[Haskell] thread-local variables

Einar Karttunen ekarttun at cs.helsinki.fi
Tue Aug 8 09:21:06 EDT 2006


On 07.08 13:16, Frederik Eaton wrote:
> > How would this work together with the FFI?
> 
> It wouldn't, at least I wouldn't care if it didn't.
>

Suddenly breaking libraries that happen to use FFI behind your
back does not seem like a good conservative extension.

I think we should move the discussion to the wiki as Simon
suggested. I can create a wikipage if you don't want to.

> What about my example:
> 
> newMain host environment program_args
>     network_config locale terminal_settings
>     stdin stdout stderr = do
>     ...
> 
> Now, let's see. We might want two threads to have the same network
> configuration, but a different view of the filesystem; or the same
> view of the filesystem, but a different set of environment variables;
> or the same environment, but different command line arguments. All
> three cases are pretty common in practice. We might also want to have
> the same arguments but different IO handles - as in a multi-threaded
> server application.

This won't be pretty even with TLS. Our fancy app will probably mix
in STM and pass callback actions to the thread processing
packets coming directly from the network interface. Quickly
the TLS approach seems problematic - we need to know what actions
depend on each other and how.

> And the part that implements the filesystem might want to access the
> network (if there is a network filesystem). And the part that starts
> processes with an environment might want to access the filesystem, for
> instance to read the code for the process and for shared libraries;
> and maybe it also wants to get the hostname from the network layer. 
> And the part that starts programs with arguments might want to access
> the environment (for instance, to get the current locale), as well as
> the filesystem (for instance, to read locale configuration files). And
> the part that accesses the IO handles might also want to access not
> just the program arguments but the environment, and the filesystem,
> and the network.

So we have the following dependencies:


FileSystem  -> Network
Environment -> FileSystem, Network
Arguments   -> Environment
IO Handles  -> Arguments,Environment,FS,Network

With TLS every one of them has type IO. Now the programmer is supposed
to know that he has to configure the network before using program
arguments? So a programmer first wanting to process command line
arguments and only then configuring network will probably have
hidden bugs.

It becomes very hard to know what different components depend on.

Even if we had to define all those instances that would be
1+2+1+3 = 7 instance declarations. Not 5^2 = 25 instances.
Or use small wrapper combinators (which I prefer).

btw how would the TLS solution elegantly handle that I'd like
separate network configurations for e.g.
IO Handle -> Network(socket) and
IO Handle -> FileSystem(NFS) -> Network
?

> So here is an example where we have nested layers, and each layer
> accesses most of the layers below it.

And this will cause problems. A good API should not encourage
going to the lower levels directly. If the lowest level changes
then with your design one has to make O(layers) changes instead of
O(1) if the layers are not available directly.

If one of the layers adds a new dependency then making sure it is
initialized and used correctly seems very hard to check.

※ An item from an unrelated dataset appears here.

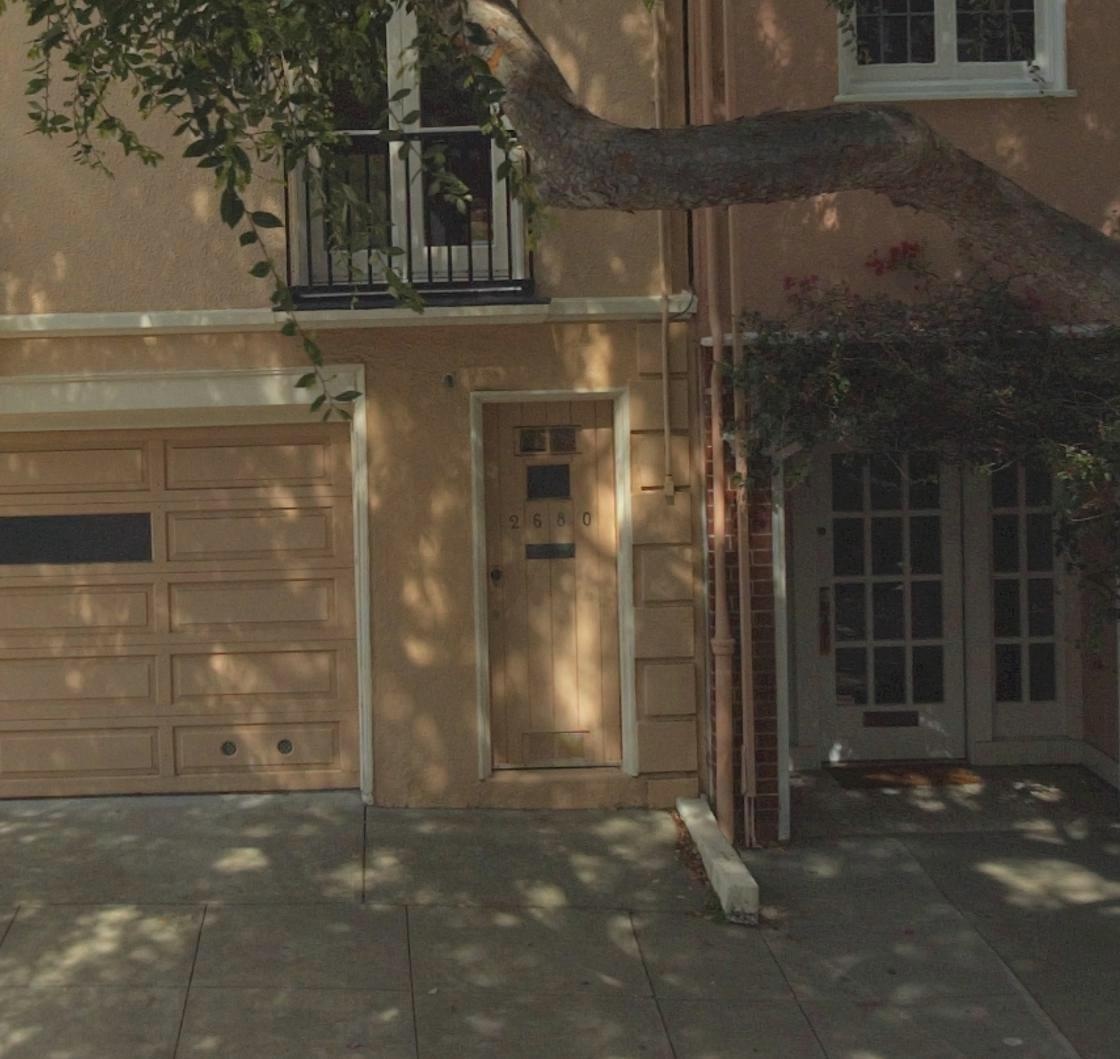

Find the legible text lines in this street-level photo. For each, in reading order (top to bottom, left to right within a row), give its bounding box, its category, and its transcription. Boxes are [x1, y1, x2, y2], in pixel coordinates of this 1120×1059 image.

[505, 509, 593, 532] StreetNumber: 2680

> If we started with a library that dealt with OS devices such as the
> network, and used a special monad for that; and then if we built upon
> that a layer for keeping track of environment variables, with another
> monad; and then a layer for invoking executables with arguments; and
> then a layer for IO; all with monads - then we would have a good
> modular, extensible design, which, due to the interactions between
> layers, would, in Haskell, require code length which is quadratic in
> the number of layers.

The trick here is that most components should not talk with each
other. Composition and encapsulation are the keys to victory.

> (Of course, it's true that in real operating systems, each of these
> layers has its own set of interfaces to the other layers - so the
> monadic approach is actually not more verbose. But the point is that
> it's a reasonable design, with layers, and where each layer uses each
> of the ones below it. I want to write code which is designed the same
> way, but without the overhead)

Yes, the size of the code is dependent on the size of the API.
Making things explicit is more infrastructure at the start,
but makes things easier later on when they have to be changed.

> If you move it somewhere else, but forget to move the thread-local
> variables it refers to, then you'll get a compiler error.

I was meaning forgetting to initialize it - not omitting the whole
definition.

> db2 <- getIOParam db2Param
> withIOParam dbParam db2 $ ...

And one needs to make sure that the "..." part does not need the
other database connection(s). Makes composing things hard.

> I'm still not sure I understand why thread pools are necessary, by the
> way. I thought forking was pretty fast under GHC.

Threads are quite cheap. But with using a pool we can guarantee things
about the number of threads and don't run to situations with 10000
extra threads just because forking always is fun. The other point
is to use a background thread which talks to blocking C API and
executed callbacks upon receiving events from the C side.